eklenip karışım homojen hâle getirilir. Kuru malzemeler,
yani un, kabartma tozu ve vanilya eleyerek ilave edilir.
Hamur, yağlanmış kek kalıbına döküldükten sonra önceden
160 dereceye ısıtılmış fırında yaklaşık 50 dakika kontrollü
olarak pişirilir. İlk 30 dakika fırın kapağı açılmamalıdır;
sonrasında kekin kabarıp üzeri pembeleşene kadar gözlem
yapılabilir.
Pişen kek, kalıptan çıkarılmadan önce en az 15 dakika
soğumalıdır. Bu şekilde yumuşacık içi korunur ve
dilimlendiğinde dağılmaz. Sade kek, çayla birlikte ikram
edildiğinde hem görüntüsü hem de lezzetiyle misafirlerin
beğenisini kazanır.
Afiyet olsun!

Exercise requirements: Give the lines of the data above as a JSON list of strings, one string per line, leaving out any blank lines.

Written reply:
[
  "eklenip karışım homojen hâle getirilir. Kuru malzemeler,",
  "yani un, kabartma tozu ve vanilya eleyerek ilave edilir.",
  "Hamur, yağlanmış kek kalıbına döküldükten sonra önceden",
  "160 dereceye ısıtılmış fırında yaklaşık 50 dakika kontrollü",
  "olarak pişirilir. İlk 30 dakika fırın kapağı açılmamalıdır;",
  "sonrasında kekin kabarıp üzeri pembeleşene kadar gözlem",
  "yapılabilir.",
  "Pişen kek, kalıptan çıkarılmadan önce en az 15 dakika",
  "soğumalıdır. Bu şekilde yumuşacık içi korunur ve",
  "dilimlendiğinde dağılmaz. Sade kek, çayla birlikte ikram",
  "edildiğinde hem görüntüsü hem de lezzetiyle misafirlerin",
  "beğenisini kazanır.",
  "Afiyet olsun!"
]